Source data

↓

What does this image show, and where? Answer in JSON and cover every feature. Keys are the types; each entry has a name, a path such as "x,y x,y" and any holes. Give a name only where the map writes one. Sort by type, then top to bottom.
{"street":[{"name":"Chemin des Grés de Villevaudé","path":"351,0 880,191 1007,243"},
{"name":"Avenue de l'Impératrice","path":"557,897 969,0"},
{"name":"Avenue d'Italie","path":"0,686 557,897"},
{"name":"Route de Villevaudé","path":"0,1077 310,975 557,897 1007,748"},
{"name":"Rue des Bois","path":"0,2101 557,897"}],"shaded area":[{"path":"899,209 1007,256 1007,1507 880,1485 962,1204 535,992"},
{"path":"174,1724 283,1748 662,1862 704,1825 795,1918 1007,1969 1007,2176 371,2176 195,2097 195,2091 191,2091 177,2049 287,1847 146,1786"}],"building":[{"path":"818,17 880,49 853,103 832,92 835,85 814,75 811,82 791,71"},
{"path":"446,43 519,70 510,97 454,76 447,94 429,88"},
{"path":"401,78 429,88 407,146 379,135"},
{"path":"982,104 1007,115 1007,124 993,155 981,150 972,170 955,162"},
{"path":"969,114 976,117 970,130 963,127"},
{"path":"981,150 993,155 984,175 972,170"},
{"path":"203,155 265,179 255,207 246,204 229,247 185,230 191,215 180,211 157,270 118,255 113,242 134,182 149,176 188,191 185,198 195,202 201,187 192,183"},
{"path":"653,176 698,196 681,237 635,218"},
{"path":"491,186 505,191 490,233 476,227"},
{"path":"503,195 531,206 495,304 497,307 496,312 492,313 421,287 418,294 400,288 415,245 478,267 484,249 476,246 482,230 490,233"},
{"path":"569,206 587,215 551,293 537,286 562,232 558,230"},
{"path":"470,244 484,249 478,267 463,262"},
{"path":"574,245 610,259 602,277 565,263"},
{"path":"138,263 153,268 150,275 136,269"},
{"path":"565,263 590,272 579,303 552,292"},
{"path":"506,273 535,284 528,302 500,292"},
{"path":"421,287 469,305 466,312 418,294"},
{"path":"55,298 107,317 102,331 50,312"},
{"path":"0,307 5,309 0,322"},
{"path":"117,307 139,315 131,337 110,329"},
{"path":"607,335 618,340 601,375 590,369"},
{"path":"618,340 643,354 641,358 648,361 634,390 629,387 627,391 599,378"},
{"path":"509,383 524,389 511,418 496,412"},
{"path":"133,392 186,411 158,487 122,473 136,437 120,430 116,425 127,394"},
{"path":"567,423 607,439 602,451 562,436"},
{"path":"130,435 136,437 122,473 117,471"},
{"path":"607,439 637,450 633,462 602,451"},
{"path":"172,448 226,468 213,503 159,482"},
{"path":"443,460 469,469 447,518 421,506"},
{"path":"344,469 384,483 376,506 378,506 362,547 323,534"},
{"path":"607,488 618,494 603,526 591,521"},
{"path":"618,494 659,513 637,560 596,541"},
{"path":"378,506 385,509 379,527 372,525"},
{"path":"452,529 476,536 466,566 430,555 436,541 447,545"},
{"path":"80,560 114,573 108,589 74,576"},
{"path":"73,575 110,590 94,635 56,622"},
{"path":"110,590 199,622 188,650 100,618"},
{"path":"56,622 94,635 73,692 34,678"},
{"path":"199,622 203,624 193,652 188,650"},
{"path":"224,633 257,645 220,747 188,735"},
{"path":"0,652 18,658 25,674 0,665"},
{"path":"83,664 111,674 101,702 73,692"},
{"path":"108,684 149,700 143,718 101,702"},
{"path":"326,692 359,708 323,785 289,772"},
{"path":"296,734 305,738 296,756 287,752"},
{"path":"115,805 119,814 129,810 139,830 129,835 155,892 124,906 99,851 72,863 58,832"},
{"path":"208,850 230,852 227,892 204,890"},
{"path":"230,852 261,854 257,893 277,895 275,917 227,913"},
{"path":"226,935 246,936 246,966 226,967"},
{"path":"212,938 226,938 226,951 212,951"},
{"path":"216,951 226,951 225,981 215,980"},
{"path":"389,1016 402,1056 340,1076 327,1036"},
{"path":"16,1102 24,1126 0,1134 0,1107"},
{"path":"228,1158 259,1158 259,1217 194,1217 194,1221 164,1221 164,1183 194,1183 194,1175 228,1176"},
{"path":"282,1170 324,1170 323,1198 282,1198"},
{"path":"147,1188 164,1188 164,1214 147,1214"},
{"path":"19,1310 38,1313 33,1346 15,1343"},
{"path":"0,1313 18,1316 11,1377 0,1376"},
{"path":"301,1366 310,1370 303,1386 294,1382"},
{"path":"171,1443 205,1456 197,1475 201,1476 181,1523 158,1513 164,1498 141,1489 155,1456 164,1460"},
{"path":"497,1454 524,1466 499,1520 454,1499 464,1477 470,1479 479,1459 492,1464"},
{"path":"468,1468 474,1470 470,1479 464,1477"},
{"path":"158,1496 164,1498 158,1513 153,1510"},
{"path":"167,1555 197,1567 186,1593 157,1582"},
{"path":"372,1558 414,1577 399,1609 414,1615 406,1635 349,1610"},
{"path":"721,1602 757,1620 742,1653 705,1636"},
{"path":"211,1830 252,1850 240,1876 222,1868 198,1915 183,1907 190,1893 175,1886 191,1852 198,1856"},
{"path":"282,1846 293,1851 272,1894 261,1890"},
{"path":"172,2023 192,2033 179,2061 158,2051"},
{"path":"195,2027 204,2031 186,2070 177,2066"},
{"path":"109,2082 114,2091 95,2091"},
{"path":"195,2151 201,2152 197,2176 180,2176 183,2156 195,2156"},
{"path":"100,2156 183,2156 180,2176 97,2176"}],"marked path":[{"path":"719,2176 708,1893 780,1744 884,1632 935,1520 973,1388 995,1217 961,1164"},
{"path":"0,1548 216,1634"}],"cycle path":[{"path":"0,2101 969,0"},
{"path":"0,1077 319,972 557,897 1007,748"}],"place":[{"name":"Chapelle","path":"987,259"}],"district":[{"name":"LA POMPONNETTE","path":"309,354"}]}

↑

What to do
All lines in the entries above that hold the word "Avenue" need to be copied.

Answer to the problem
{"name":"Avenue de l'Impératrice","path":"557,897 969,0"},
{"name":"Avenue d'Italie","path":"0,686 557,897"},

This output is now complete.